So the weekend is upon us again!!! I find myself by myself watching netflix, eating leftovers, and drinking coffee. I guess you can say my "need" of wanting to go out for drinks is so far gone. Maybe I have outgrown it or just never liked it but I can honestly say that I much rather stay in than drink the night away. I think I've come to appreciate the fact that my bed is the only thing that never lets me down. I have no problem with that. After starting this new job too, the only I want to do other than workout is sleep. I've never seen this side of the business before. In matter of fact, I've never seen so many people "hungry" for success. It's just a bunch of motivated people that want to make themselves and the business better, and that is definitely something I want to surround myself with. I don't think I've ever been so motivated to want to be better. I guess time will tell if it works. Work Hard, Play Hard

Friday, November 13, 2015

Practice?

Nah, we aint talking about a game. Not a game. We talking about practice. Not a game. We talking about practice. You would think an aspiring coach would love to go to practice and teach kids, but for me that's not the case... well at least not. I'm stuck in that weird phase where I want to be mature about everything, work all the time to put myself in a good place financially and career wise, and drink margaritas till I pass out and wonder where my life went all wrong. Don't get me wrong, when I'm out there practicing I get so into it I don't even realize it. But I don't know if my testosterone is declining or what but my will to do anything productive is near extinction.I think its the curse of the mid twenties where you are too old to do kid stuff, but young enough to still be dumb. I think ive come to the conclusion that I dont wanna grow up, for the shear fact that ive seen both sides and being young and dumb is way better than paying bills and stressing all the time. Eh. I guess you gotta grow up some day. But for now I'm gonna try and enjoy the best of both worlds, as well as coaching these damn kids who have the attention span of a small animal. I can't even get them to look at me in the eye while I'm talking to them with out wondering off. I guess that's part of life as a kid, I guess im just glad that ..... SQUIRREL!!! (UP movie quote).

══════

List the activities the writer describes doing while home alone this weekend in the blog text above.

— Extracted records —
══════

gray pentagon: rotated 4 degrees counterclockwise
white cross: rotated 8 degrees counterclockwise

══════

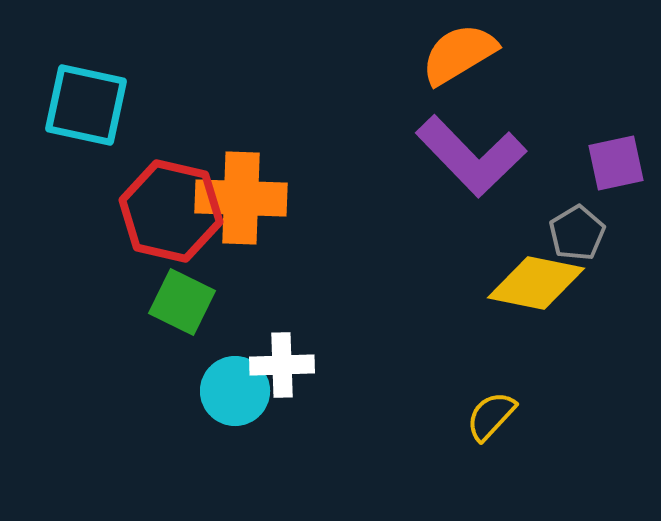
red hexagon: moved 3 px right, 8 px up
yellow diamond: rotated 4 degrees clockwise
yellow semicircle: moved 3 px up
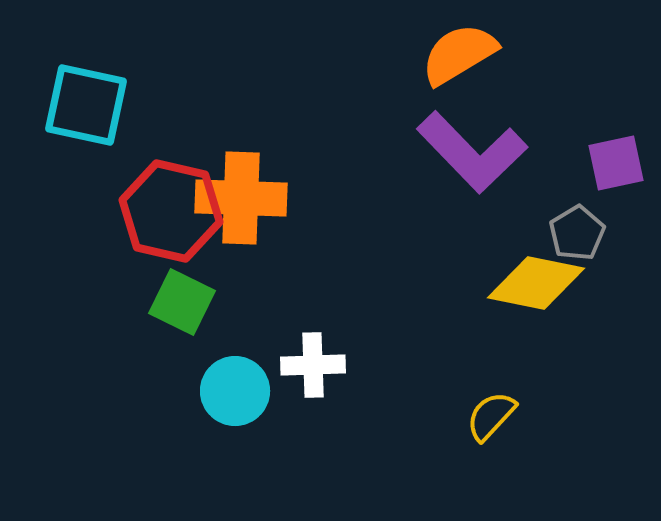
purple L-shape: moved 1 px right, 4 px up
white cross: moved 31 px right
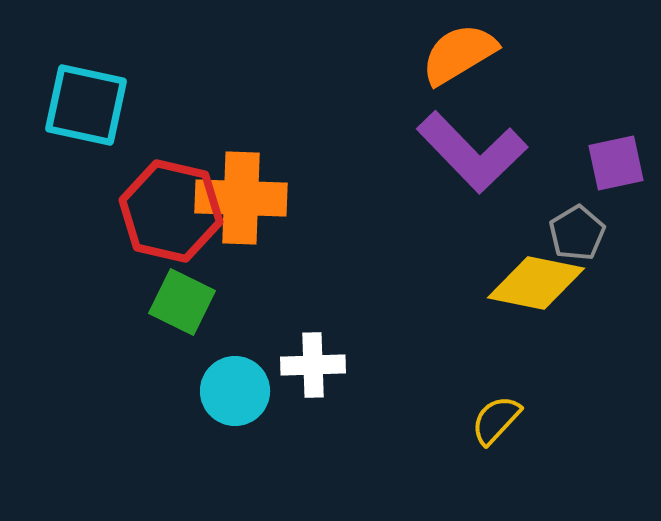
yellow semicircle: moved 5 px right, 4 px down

══════

— Worked solution —
- Watching Netflix
- Eating leftovers
- Drinking coffee